## Scatter Plot: AIME 2025 Performance vs. Total Parameters
### Overview
This scatter plot visualizes the relationship between the AIME 2025 Pass@1 Score and the Total Parameters of various language models. The plot displays model performance on the y-axis (AIME 2025 Pass@1 Score) against model size on the x-axis (Total Parameters). Models are color-coded based on their category (Open-Weights Only, Open-Weights & Open-Data, and Our Model).
### Components/Axes
* **Title:** AIME 2025 Performance vs. Total Parameters
* **X-axis:** Total Parameters (Scale: 4B, 10B, 32B, 100B)
* **Y-axis:** AIME 2025 Pass@1 Score (Scale: 50, 60, 70, 80, 90)
* **Legend:**
* Gray Circle: Open-Weights Only
* Yellow Circle: Open-Weights & Open-Data
* Red Star: Our Model
* **Data Points:** Represent individual language models, positioned according to their AIME 2025 Pass@1 Score and Total Parameters.
### Detailed Analysis
The data points are scattered across the plot, showing a general trend of increasing performance with increasing parameters, but with significant variation.

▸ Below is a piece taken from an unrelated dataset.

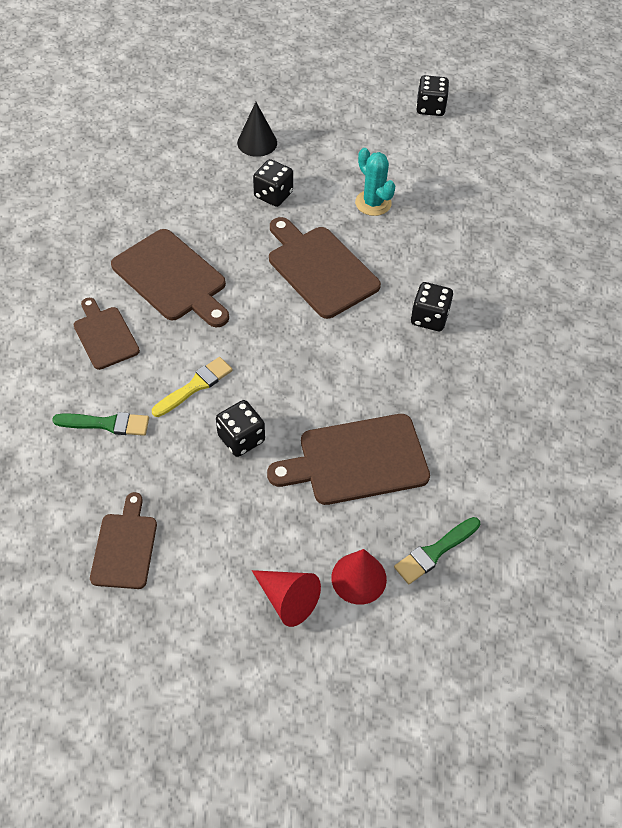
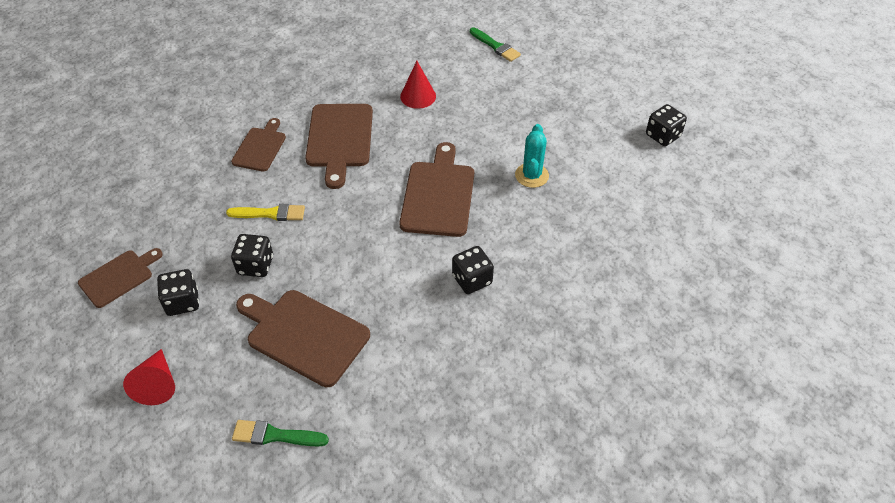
camera: 45 degrees right, 5 degrees down
green brush [52,412,149,436] -> green brush moved to [470,27,521,62]
black cone [237,102,277,157] -> none
black dice [253,159,293,207] -> black dice moved to [157,269,199,316]
red cone [331,549,387,605] -> red cone moved to [400,61,436,109]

Here's a breakdown of the data points, reading from left to right (increasing parameter count):
* **4B:**
* POLARIS-4B: Approximately (4B, 81). Gray circle.

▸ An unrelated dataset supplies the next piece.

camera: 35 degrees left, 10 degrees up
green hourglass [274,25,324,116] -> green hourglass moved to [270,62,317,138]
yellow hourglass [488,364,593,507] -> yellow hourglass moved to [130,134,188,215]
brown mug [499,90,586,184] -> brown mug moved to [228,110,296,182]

* Mistral3-3B: Approximately (4B, 71). Yellow circle.
* **10B:**
* Nvidia-OpenReasoning-7B: Approximately (10B, 76). Yellow circle.
* DeepSeek-R1-Qwen3-8B: Approximately (10B, 74). Yellow circle.

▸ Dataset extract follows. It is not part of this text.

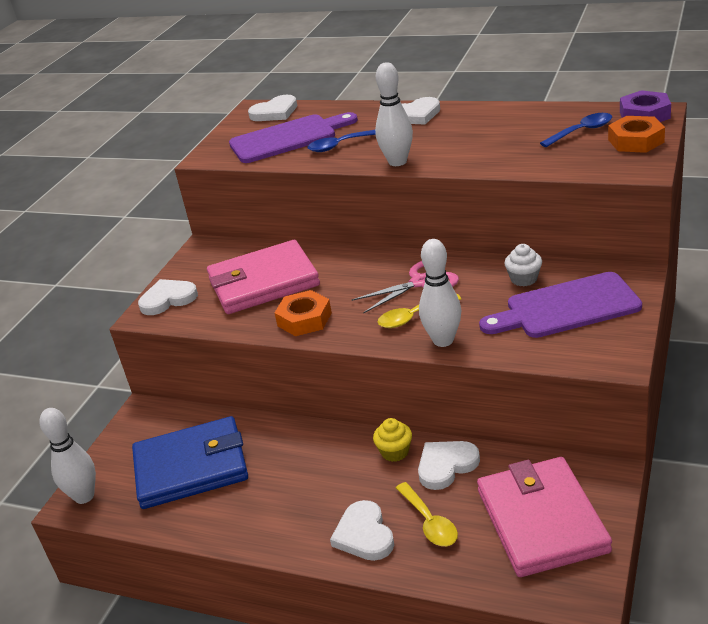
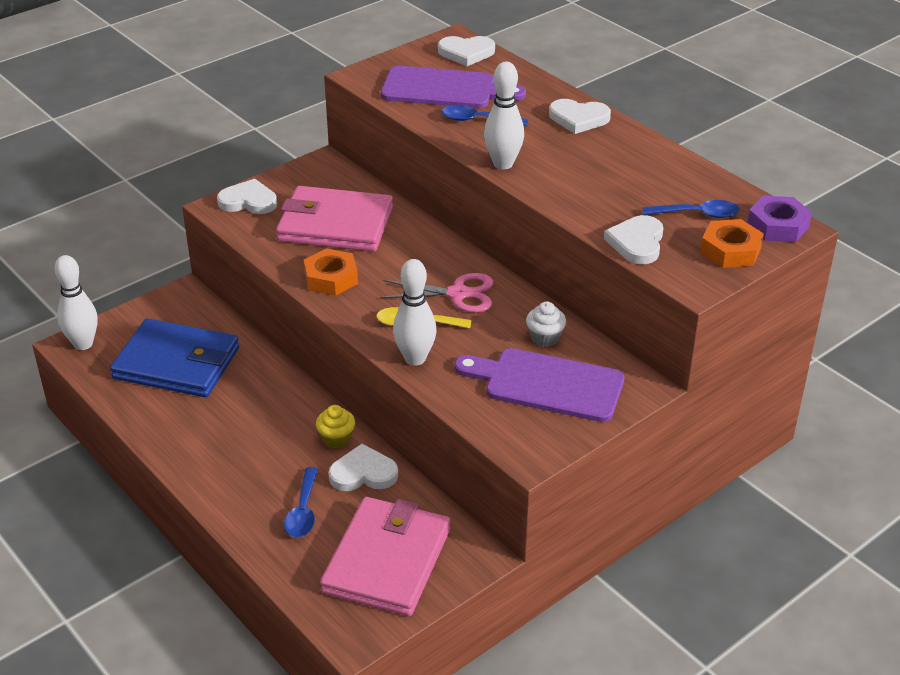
camera: 25 degrees right, 5 degrees up
white heart [330,500,394,561] -> white heart moved to [604,215,663,264]
yellow spoon [396,482,458,546] -> blue spoon [284,467,318,538]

* Mistral3-8B: Approximately (10B, 80). Yellow circle.
* Qwen3-4B-Thinking: Approximately (10B, 80). Gray circle.
* GLM-ZI-9B: Approximately (10B, 56). Yellow circle.
* **32B:**
* Qwen3-14B: Approximately (32B, 70). Yellow circle.
* Qwen3-32B: Approximately (32B, 73). Yellow circle.
* GLM-ZI-32B: Approximately (32B, 60). Yellow circle.
* **100B:**
* AM-thinking-v1: Approximately (100B, 74). Yellow circle.
* Nvidia-Nemotron-Ultra-253B: Approximately (100B, 72). Yellow circle.
* **Our Model:**
* DASD-4B-Thinking (Ours): Approximately (4B, 84). Red star.
* OpenThoughts3-7B: Approximately (10B, 52). Yellow circle.
The trend for the yellow circles (Open-Weights & Open-Data) is generally upward, but with considerable spread. The gray circles (Open-Weights Only) are clustered around the 80 score mark. Our model (red star) shows a high score at a relatively small parameter size.
### Key Observations
* **Outlier:** DASD-4B-Thinking (Our Model) significantly outperforms other models with a similar parameter count (4B).
* **Parameter Scaling:** There's a positive correlation between parameters and performance, but the relationship isn't strictly linear. Some models with fewer parameters perform comparably to those with more.
* **Model Category Variation:** The Open-Weights & Open-Data models (yellow) exhibit the widest range of performance.
* **Clustering:** Models in the 4B and 10B range show a tighter clustering of performance scores.
### Interpretation
The data suggests that model size (Total Parameters) is a significant factor in achieving high AIME 2025 Pass@1 Scores, but it is not the sole determinant. The category of the model (Open-Weights Only vs. Open-Weights & Open-Data) also plays a role, with the latter exhibiting more variability. The outlier performance of "DASD-4B-Thinking (Ours)" indicates that architectural innovations or training methodologies can lead to substantial gains in performance even with limited parameters.
The spread of data points highlights the importance of factors beyond model size, such as training data quality, model architecture, and optimization techniques. The plot provides a comparative snapshot of the current landscape of language models, demonstrating the trade-offs between model size, performance, and accessibility (as indicated by the Open-Weights/Open-Data categorization). The data suggests that focusing solely on increasing parameters may not be the most effective strategy for improving performance; rather, a holistic approach that considers all aspects of model development is crucial.